Lembar-lembar berikutnya membuat kami (saya dan adik-adik) selalu berseru luasnya Indonesia…. Ini Manokwari, tempat Pakde bertugas….duuuh jauhnya, kalau ke sana harus naik kapal atau pesawat terbang (saatnya belajar moda transportasi), daerah yang kaya tambang dan hutan. Ini Sumatera yang terkenal dengan swarna dwipanya. Betapa banyak negarawan dan sastrawan kita berasal dari sini, beliau memperkenalkan bacaan Siti Noerbaya, Salah Asuhan, karya pudjangga Minang, melengkapi bacaan Atheis maupun Koempoele Baloeng Pisah. Otak kecil kami mendesah kagum, betapa Bapak telah pergi ke banyak penjuru dan dengan senyum sarehnya beliau mengatakan, bapak baru sampai Jakarta…lha koq Bapak bisa bercerita tentang Ngarai Sianok dan Benteng Saparua? Dengan tegas Bapak menunjuk buku di rak beliau, disitu….dari buku kita mengenal sangaaat banyak hal yang kita tidak tahu. Itulah peletakan dasar buku adalah jendela dunia bagi kami, juga nyaris akhir bagi kami untuk mendapat jawaban langsung dari Bapak tentang sesuatu yang kami tanyakan, selanjutnya jawaban beliau adalah standar, ayoo coba temukan dulu dari buku….
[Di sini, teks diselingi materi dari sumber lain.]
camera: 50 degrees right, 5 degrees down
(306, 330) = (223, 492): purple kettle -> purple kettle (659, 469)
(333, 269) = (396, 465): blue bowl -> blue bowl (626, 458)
Lembar-lembar berikutnya tentang peta dunia semakin membius kami, betapa gembiranya kembaran kota SOLO muncul di Eropa (OSLO). Kami anak-anak yang besar telah diberi kepercayaan menjadi pembimbing bagi adik-adik yang lebih kecil untuk belajar peta. Ada saatnya kami berebut sehingga bagian petapun sobek dan ibu menambalnya dengan kertas di lem di bagian belakang peta.
Dan salah satu yang saya suwun dari Bapak saat keluar dari rumah keluarga adalah memboyong Atlas Semesta Dunia tinggal bersama kami. Kini memandang Atlas Semesta Dunia yang semakin suram tampilannya, anak-anakpun suka menggoda, hari gini google map gituh, cerita duniapun begitu mudah didapat dari Ensiklopedia ataupun tinggal memanfaatkan koneksi internet. Dan saya tetap bangga akan kenangan Atlas Semesta Dunia…yang mengembangkan sayap imajinasi kami.
juanita said:
mampir..
___
Silakan menikmati….
lieshadie said:
Mbak, kalo Bungsu saya yang berumur 7 taun itu yang di bawa – bawa juga atlas dunia…tapi sstttt..dia cuma mau nyari negara2 yang ikut pertandingan sepakbola 😀
Namun dari atlas itulah sayap imajinasinya mengepak luas ke pertanyaan2 yang Mbok e sama Bapak e gak bisa jawab atas semua pertanyaan2nya. 🙂
____
Loh bermula dari negara peserta pertandingan sepakbola, lalu identitas negara, lanjut perekonomian dst…
Nah bener khan sukses bikin mumet ayah bunda…salam tuk ragil yang kritis kreatif….
harumhutan said:
terlebih atlas ibu punya history yang lebih pemberian bapak…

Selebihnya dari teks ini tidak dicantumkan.